▶ **What you will do**
Images don't belong in the copy. Output the rest of the data exactly.

Data to process below:

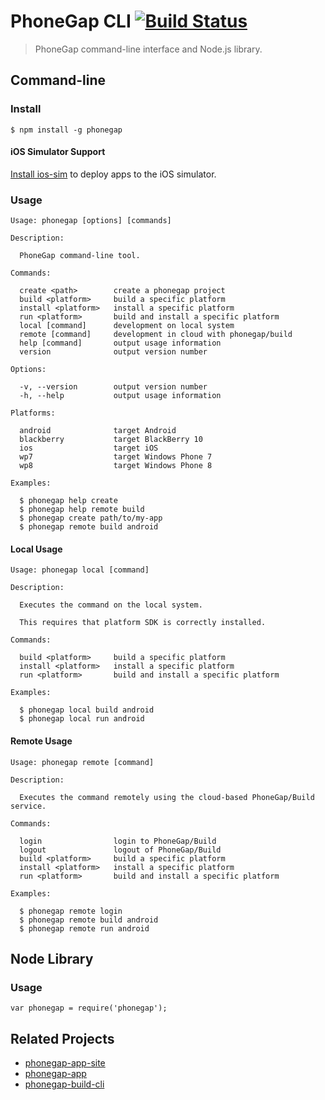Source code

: # PhoneGap CLI [![Build Status][travis-ci-img]][travis-ci-url]

> PhoneGap command-line interface and Node.js library.

## Command-line

### Install

    $ npm install -g phonegap

#### iOS Simulator Support

[Install ios-sim](https://github.com/phonegap/ios-sim#installation) to deploy
apps to the iOS simulator.

### Usage

    Usage: phonegap [options] [commands]

    Description:

      PhoneGap command-line tool.

    Commands:

      create <path>        create a phonegap project
      build <platform>     build a specific platform
      install <platform>   install a specific platform
      run <platform>       build and install a specific platform
      local [command]      development on local system
      remote [command]     development in cloud with phonegap/build
      help [command]       output usage information
      version              output version number

    Options:

      -v, --version        output version number
      -h, --help           output usage information

    Platforms:

      android              target Android
      blackberry           target BlackBerry 10
      ios                  target iOS
      wp7                  target Windows Phone 7
      wp8                  target Windows Phone 8

    Examples:

      $ phonegap help create
      $ phonegap help remote build
      $ phonegap create path/to/my-app
      $ phonegap remote build android

#### Local Usage

    Usage: phonegap local [command]

    Description:

      Executes the command on the local system.

      This requires that platform SDK is correctly installed.

    Commands:

      build <platform>     build a specific platform
      install <platform>   install a specific platform
      run <platform>       build and install a specific platform

    Examples:

      $ phonegap local build android
      $ phonegap local run android

#### Remote Usage

    Usage: phonegap remote [command]

    Description:

      Executes the command remotely using the cloud-based PhoneGap/Build service.

    Commands:

      login                login to PhoneGap/Build
      logout               logout of PhoneGap/Build
      build <platform>     build a specific platform
      install <platform>   install a specific platform
      run <platform>       build and install a specific platform

    Examples:

      $ phonegap remote login
      $ phonegap remote build android
      $ phonegap remote run android

## Node Library

### Usage

    var phonegap = require('phonegap');

## Related Projects

- [phonegap-app-site](https://github.com/nitobi/phonegap-app-site)
- [phonegap-app](https://github.com/mwbrooks/phonegap-app)
- [phonegap-build-cli](https://github.com/mwbrooks/phonegap-build-cli)

[travis-ci-img]: https://secure.travis-ci.org/mwbrooks/phonegap-cli.png
[travis-ci-url]: http://travis-ci.org/mwbrooks/phonegap-cli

End of Data to process.

▶ **Result below**
Source code

: # PhoneGap CLI [![Build Status][travis-ci-img]][travis-ci-url]

> PhoneGap command-line interface and Node.js library.

## Command-line

### Install

    $ npm install -g phonegap

#### iOS Simulator Support

[Install ios-sim](https://github.com/phonegap/ios-sim#installation) to deploy
apps to the iOS simulator.

### Usage

    Usage: phonegap [options] [commands]

    Description:

      PhoneGap command-line tool.

    Commands:

      create <path>        create a phonegap project
      build <platform>     build a specific platform
      install <platform>   install a specific platform
      run <platform>       build and install a specific platform
      local [command]      development on local system
      remote [command]     development in cloud with phonegap/build
      help [command]       output usage information
      version              output version number

    Options:

      -v, --version        output version number
      -h, --help           output usage information

    Platforms:

      android              target Android
      blackberry           target BlackBerry 10
      ios                  target iOS
      wp7                  target Windows Phone 7
      wp8                  target Windows Phone 8

    Examples:

      $ phonegap help create
      $ phonegap help remote build
      $ phonegap create path/to/my-app
      $ phonegap remote build android

#### Local Usage

    Usage: phonegap local [command]

    Description:

      Executes the command on the local system.

      This requires that platform SDK is correctly installed.

    Commands:

      build <platform>     build a specific platform
      install <platform>   install a specific platform
      run <platform>       build and install a specific platform

    Examples:

      $ phonegap local build android
      $ phonegap local run android

#### Remote Usage

    Usage: phonegap remote [command]

    Description:

      Executes the command remotely using the cloud-based PhoneGap/Build service.

    Commands:

      login                login to PhoneGap/Build
      logout               logout of PhoneGap/Build
      build <platform>     build a specific platform
      install <platform>   install a specific platform
      run <platform>       build and install a specific platform

    Examples:

      $ phonegap remote login
      $ phonegap remote build android
      $ phonegap remote run android

## Node Library

### Usage

    var phonegap = require('phonegap');

## Related Projects

- [phonegap-app-site](https://github.com/nitobi/phonegap-app-site)
- [phonegap-app](https://github.com/mwbrooks/phonegap-app)
- [phonegap-build-cli](https://github.com/mwbrooks/phonegap-build-cli)

[travis-ci-img]: https://secure.travis-ci.org/mwbrooks/phonegap-cli.png
[travis-ci-url]: http://travis-ci.org/mwbrooks/phonegap-cli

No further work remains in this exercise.